A more sophisticated model of the impact of light pollution sources (cities) on the environment has been developed by P.J. Treanor SJ of the Vatican Observatory [83] . This model assumed only the forward scattering (ie only aerosols and dust), in a small cone angle, in a homogeneous atmosphere, with a negligible heigh of the dispersion medium relative to the from the city center. R.L. Berry [3] , adapting the Treanor's model to their measurements, rejected the assumption of this negligible heigh of the dispersin medium. He assumed also, on the base of measuring the brightness of the sky in the city centers, that the sky brightness is proportional to the square root of the city population. Again, the effect of this model was creation of the light pollution maps for southern Ontario.
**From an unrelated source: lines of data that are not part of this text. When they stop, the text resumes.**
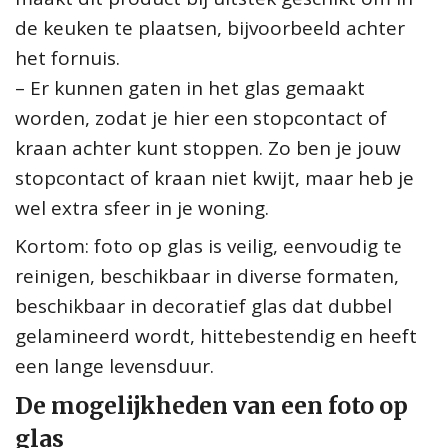
de keuken te plaatsen, bijvoorbeeld achter
het fornuis.
– Er kunnen gaten in het glas gemaakt
worden, zodat je hier een stopcontact of
kraan achter kunt stoppen. Zo ben je jouw
stopcontact of kraan niet kwijt, maar heb je
wel extra sfeer in je woning.
Kortom: foto op glas is veilig, eenvoudig te
reinigen, beschikbaar in diverse formaten,
beschikbaar in decoratief glas dat dubbel
gelamineerd wordt, hittebestendig en heeft
een lange levensduur.
De mogelijkheden van een foto op
glas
Another development of a Treanor's and Berry's models was a model of R.H. Garstang[29][30][31]. Garstang resigned from the assumption that light scattering takes place only at one height. The consequence of this was the resignation of simplifying the homogeneous atmosphere - he adopted the simple model of density changing exponentially with height , however, introduced a different density distributions of molecules and aerosols. He examines not only the forward scattering (on the dust and aerosols), but also the Rayleigh scattering (on the molecules of the air components). As for the geometry of the problem, the model does not already assumed, as before, a point source of light pollution, but assumes that the source of this pollution is the circle area with a uniform surface brightness. A detailed description of the model can be found in [31] . This model is still under development and is verified by the confrontation with the measured data.

Treanor and Garstang models served as the basis for calculating the brightness of the night sky, which results as the light pollution atlas created by Falchi and Cinzano. Originally, these authors used a modified Treanor's model [28] , which resulted in a new light pollution atlas for Italy, and then adapted to their needs the Garstang's model, creating light pollution atlas for the entire world, but without taking into account the terrain [15] [16] [18] . Currently, the team is developing the light pollution model taking into account the terrain [17] [19] .